Okay…it’s time for one of those little thought experiments that make life so downright puzzling. What do you make of a movie that loudly proclaims that it’s “Filmed in Robo-Monstervision”, which is apparently code for “Dude, you’d better not have epilepsy when you watch the first two minutes of this” and also features Angus Scrimm–the ever-lovin’ Tall Man himself–as a scientist? The answer is clear…”Automatons” is an excellent homage to the movies of yesteryear, and will be quite a thrill for anyone who misses those old days.

“Automatons” has not only the look but also the plot of a mid-twentieth century science fiction movie. Fifties or sixties–I’d call either a fair guess. Basically, a war has boiled off the Earth’s atmosphere, and this yielded massive depopulation, massive sterilization, and attempts to repopulate the Earth with human clones. The “enemy”, meanwhile, has figured out several ways to co-opt “our” equipment via radio transmission, and that includes robots. For one valiant holdout living in a cave with a handful of robots, this could mean quite a few problems.
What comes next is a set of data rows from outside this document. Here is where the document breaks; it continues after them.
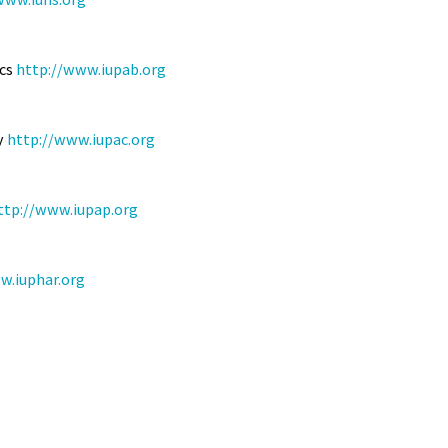
ics
http://www.iupab.org
y
http://www.iupac.org
ttp://www.iupap.org
w.iuphar.org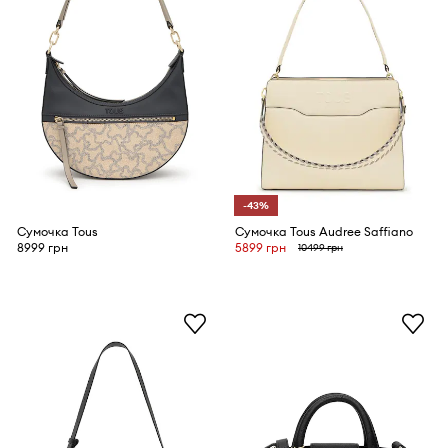
-43%
Сумочка Tous
Сумочка Tous Audree Saffiano
8999 грн
5899 грн
10499 грн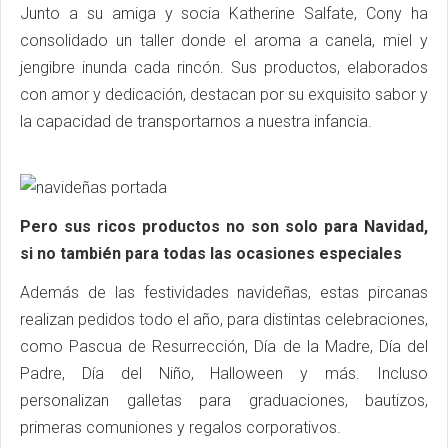
Junto a su amiga y socia Katherine Salfate, Cony ha
consolidado un taller donde el aroma a canela, miel y
jengibre inunda cada rincón. Sus productos, elaborados
con amor y dedicación, destacan por su exquisito sabor y
la capacidad de transportarnos a nuestra infancia.
Pero sus ricos productos no son solo para Navidad,
si no también para todas las ocasiones especiales
Además de las festividades navideñas, estas pircanas
realizan pedidos todo el año, para distintas celebraciones,
como Pascua de Resurrección, Día de la Madre, Día del
Padre, Día del Niño, Halloween y más. Incluso
personalizan galletas para graduaciones, bautizos,
primeras comuniones y regalos corporativos.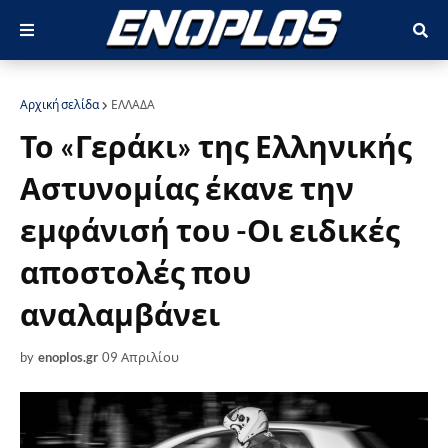
Αρχική σελίδα
ΕΛΛΑΔΑ
Το «Γεράκι» της Ελληνικής
Αστυνομίας έκανε την
εμφάνισή του -Οι ειδικές
αποστολές που
αναλαμβάνει
by
enoplos.gr
09 Απριλίου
I do wonder, however, how serious the risk actually is for epileptics who see “Automatons”. The screen regularly flashes and rolls like the Litton Light Test gone berserk. Though I’m not personally fond of old movies, I can’t say that there’s really all that much wrong with “Automatons”. The robot battle scenes are the grandest style of kitsch, amd the interstitials between robot ventures are packed with bluster, bravado, and dialogue that makes it clear no one has a clue what they’re talking about. Listening to Angus Scrimm talk is like listening to someone who’s been watching way, way too much Fox News, one minute saying “the enemy hates our freedom” and the next saying “oh, yeah, we had to institute curfews for everybody”. Which was probably at least part of the point…nothing like a little political allegory to spark up an otherwise dull movie.

I’m not a big fan of retro tech with flashing screens every few minutes, and the pacing is as slow as syrup–I remember looking at the time counter and being amazed that I’d only cleared a half-hour, and still had over an hour to go!

I never wished so hard that I had the ‘bots from the Satellite of Love hanging around, because this was the kind of movie Doc Forrester should be launching at me. And when watched from that peculiar perspective, suddenly “Automatons” takes on a whole new life of its own. What would Joel and / or Mike have done with this? I’m not sure, but I bet they would’ve had a field day with the fifteen minutes of empty space at the end. I’m not kidding, either–fifteen minutes after the credits roll is just empty black space.

All in all, if you’re into retro tech, or just retro sci-fi, or damn good MiSTie fodder, then you’re going to love “Automatons”, which definitely has the look, feel, and plot of a two-reeler popcorn muncher down at the Bijou. It would’ve gone really well right alongside “I Was A Teenage Something-Or-Other”, and if nothing else, you can get some mileage out of the old Servo and Crow puppets you built back in the eighth grade.